Вместе с тем шла невидимая борьба на другом, внутреннем, фронте: в системе советской колонии в Париже отец превратился в автономную республику. Он был теперь международным чиновником высокого ранга, формально независимым от советского государства, принимал собственные решения, утопал в международном окружении: его подчиненными и начальником были иностранцы. Он втянулся в иной, динамичный и нехамский, стиль работы, записался в престижный теннисный клуб, где играл с англичанами, ездил на «дээсе» последней модели. Он жил не так шикарно, как его американский коллега, но — респектабельно, в буржуазном доме с консьержкой, в буржуазной квартире в седьмом арондисмане на площади Франсуа Ксавье. В его окна по вечерам стучалась прожекторами Эйфелева башня. Новый посол СССР во Франции, Червоненко, называвший замки Луары замками Лауры, вызывал у него сдержанное презрение, и он старался без особой надобности в посольстве не появляться. Не только вся Франция, но и весь мир стали доступны ему. В нем чувствовалось внутреннее спокойствие большого пятидесятилетнего человека. Забрав меня на Руасси в воскресный день, он с мамой везет меня прямо в Нормандию, к морю и скалам в тумане — наслаждаться импрессионизмом в натуре. Он осуществил мечту своей молодости: съездил в Испанию; облетал с международной инспекцией полмира, попал в осиное гнездо на Шри Ланке, видел, как разбился на взлетной полосе пассажирский самолет в Иркутске, о чем рассказывал весьма спокойно как о мировой неизбежности. Он совершил поступок, который выдавал его внутреннее состояние и обещал будущее развитие. Когда его сотрудник, француз русского происхождения с интересным именем Александр Блок, под прозрачным псевдонимом Бло напечатал в Париже книгу о Мандельштаме, где не мог не затронуть советскую власть, отец встал перед дилеммой: Блок нарушил устав ЮНЕСКО, не разрешавший сотрудникам заниматься никакой коммерческой деятельностью без предварительного согласия организации, — казнить или помиловать? Мама, прочтя книгу с карандашом, отказала книге в примитивной антисоветчине, всплакнула над долей поэта и просила помиловать. Отец замял дело.

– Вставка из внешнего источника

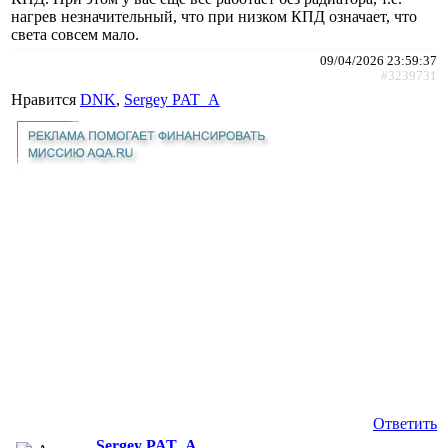
нагрев незначительный, что при низком КПД означает, что
света совсем мало.
09/04/2026 23:59:37
#3239731
Нравится
DNK
,
Sergey PAT_A
Ответить
Sergey PAT_A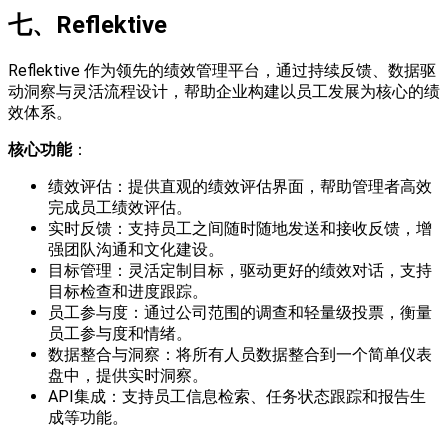
七
、
Reflektive
Reflektive 作为领先的绩效管理平台，通过持续反馈、数据驱
动洞察与灵活流程设计，帮助企业构建以员工发展为核心的绩
效体系。
核心
功能
：
绩效评估：提供直观的绩效评估界面，帮助管理者高效
完成员工绩效评估。
实时反馈：支持员工之间随时随地发送和接收反馈，增
强团队沟通和文化建设。
目标管理：灵活定制目标，驱动更好的绩效对话，支持
目标检查和进度跟踪。
员工参与度：通过公司范围的调查和轻量级投票，衡量
员工参与度和情绪。
数据整合与洞察：将所有人员数据整合到一个简单仪表
盘中，提供实时洞察。
API集成：支持员工信息检索、任务状态跟踪和报告生
成等功能。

Еще более сложная дилемма встала перед отцом, когда приехавший с официальным визитом во Францию Леонид Ильич Брежнев решил наградить отца орденом Дружбы народов. По закону ЮНЕСКО международный чиновник не имел права принимать награды любого государства, включая свое собственное. Отец знал, что Леонид Ильич важнее ЮНЕСКО, и согласился принять орден за закрытыми дверьми в конспиративной обстановке посольства. Брежнев вручил отцу орден и, по своему обыкновению, полез целоваться в губы. Отец добродушно рассказывал мне тогда же, что в самый последний момент он увернулся от царского поцелуя взасос, подставив Брежневу пахнущую французским лосьоном щеку.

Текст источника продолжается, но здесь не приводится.